Saturday, November 3, 2018

It's Only Ground Chalk


The Jam : To Be Someone (Didn't We Have a Nice Time)


On November 3, 1978 The Jam released All Mod Cons, one of the band's finest albums. The critics hadn't been kind about the second album, This is the Modern World, and Paul Weller had been struggling with writer's block. A US tour with Blue Oyster Cult did nothing for The Jam's confidence and by the time  they returned to the U.K. to start album number three, they were miserable. Finally, when Polydor's A+R man Chris Parry heard the new demos he declared "This is shit".


That may have been a bit hard to swallow, but in retrospect the band members say it was justified. Weller returned home and studied the music he loved the most, mostly The Kinks. "I was always inspired by Ray Davies,"Weller says. "He's not only a master songwriter but I loved the fact that he wrote about very English things and, even more than that, very lovely things as well.

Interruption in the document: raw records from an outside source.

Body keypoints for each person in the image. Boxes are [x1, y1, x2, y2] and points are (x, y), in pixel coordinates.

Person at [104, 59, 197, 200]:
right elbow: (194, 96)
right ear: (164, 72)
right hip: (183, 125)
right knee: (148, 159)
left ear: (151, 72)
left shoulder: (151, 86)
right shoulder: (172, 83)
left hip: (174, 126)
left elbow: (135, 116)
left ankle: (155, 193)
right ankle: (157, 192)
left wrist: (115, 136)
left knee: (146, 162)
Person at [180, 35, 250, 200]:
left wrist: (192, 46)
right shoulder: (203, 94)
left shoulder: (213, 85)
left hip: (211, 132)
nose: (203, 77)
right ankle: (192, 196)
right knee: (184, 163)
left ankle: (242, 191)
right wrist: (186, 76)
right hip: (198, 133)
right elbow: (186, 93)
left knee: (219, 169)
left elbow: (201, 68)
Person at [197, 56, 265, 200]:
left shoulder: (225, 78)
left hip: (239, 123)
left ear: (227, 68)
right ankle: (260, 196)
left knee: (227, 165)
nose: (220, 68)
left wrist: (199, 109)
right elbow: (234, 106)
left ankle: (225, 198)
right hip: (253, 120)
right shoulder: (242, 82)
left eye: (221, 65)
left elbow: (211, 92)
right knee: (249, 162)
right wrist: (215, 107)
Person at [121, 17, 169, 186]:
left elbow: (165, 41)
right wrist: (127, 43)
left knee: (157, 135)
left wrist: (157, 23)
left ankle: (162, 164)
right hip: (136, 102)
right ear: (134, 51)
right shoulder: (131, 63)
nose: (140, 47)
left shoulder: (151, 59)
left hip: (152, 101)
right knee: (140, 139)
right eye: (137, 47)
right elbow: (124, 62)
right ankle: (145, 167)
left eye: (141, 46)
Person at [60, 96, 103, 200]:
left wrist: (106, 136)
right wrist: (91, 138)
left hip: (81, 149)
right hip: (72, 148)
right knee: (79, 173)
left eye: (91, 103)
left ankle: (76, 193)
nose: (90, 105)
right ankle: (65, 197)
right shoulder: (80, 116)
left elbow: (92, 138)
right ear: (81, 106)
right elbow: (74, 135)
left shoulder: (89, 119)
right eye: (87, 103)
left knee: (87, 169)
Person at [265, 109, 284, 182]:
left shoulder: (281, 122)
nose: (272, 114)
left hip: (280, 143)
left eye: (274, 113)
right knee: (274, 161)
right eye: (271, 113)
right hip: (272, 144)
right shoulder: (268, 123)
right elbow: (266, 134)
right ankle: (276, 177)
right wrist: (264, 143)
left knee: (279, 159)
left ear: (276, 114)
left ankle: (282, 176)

  The next Jam single would even feature a Kinks cover of "David Watts" along with  "A" Bomb in Wardour Street". That was followed in October, by the classic "Down in the Tube Station at Midnight". Weller was clearly over his writers block. "To Be Someone" is another classic from the album All Mod Cons.


"'To Be Someone' is basically, I suppose,  a song about us," says Bruce Foxton, "In terms of having success and enjoying it while it lasts".

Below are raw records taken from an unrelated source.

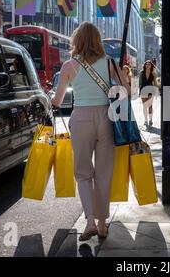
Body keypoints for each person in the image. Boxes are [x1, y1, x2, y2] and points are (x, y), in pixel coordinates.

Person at [51, 22, 130, 241]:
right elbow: (127, 92)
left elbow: (57, 101)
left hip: (81, 119)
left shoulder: (68, 66)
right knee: (104, 173)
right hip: (106, 118)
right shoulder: (110, 63)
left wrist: (51, 100)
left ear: (76, 41)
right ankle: (103, 225)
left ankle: (89, 222)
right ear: (98, 40)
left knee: (83, 173)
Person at [139, 60, 158, 127]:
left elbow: (155, 83)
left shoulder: (153, 73)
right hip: (143, 90)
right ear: (145, 65)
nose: (147, 65)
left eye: (149, 64)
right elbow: (140, 82)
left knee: (150, 106)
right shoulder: (141, 72)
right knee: (144, 106)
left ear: (151, 65)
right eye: (146, 64)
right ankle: (145, 120)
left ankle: (150, 119)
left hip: (151, 90)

To be someone must be a wonderful thing
 A famous footballer a rock singer
or a big film star, yes I think I would like that
To be rich and have lots of fans
have lots of girls to prove that I'm a man
And be No. 1 - and liked by everyone

 "I think we were being realistic about our own situation," says drummer Rick Buckler. " We knew none of these things were going to last forever".



Perhaps the most surprising tracks were the two acoustic love ballads "Fly" and "English Rose".


In his review for NME, Charles Shaar Murray said that the album was "not only several light years ahead of anything they've done before but also the album that's going to catapult the Jam right into the front rank of international rock and roll; one of the handful of truly essential rock albums of the last few years."

From Robert Christgau, who gave the album a grade of B:

Far from the posers cynics believe them to be, these guys are almost painfully sincere, and on this album their desire to write commercial songs that say something is palpable and winning. Unfortunately, their success is mixed at best, and the music is so tentative that I was surprised by how hard they made a set of new material rock in concert. But last year's set rocked even harder. And though I can overlook the record's gaffes and forced lines and faint playing in the aftermath of the show, I'm too much of a cynic to believe the glow will last.

The album reached UK#6 in the charts. And the glow would last.  Everything they would do would be bought up by fans.

The album made an immediate impact on me by the time I heard it in the early 1980's, making a list I've already printed of the My Top Ten albums.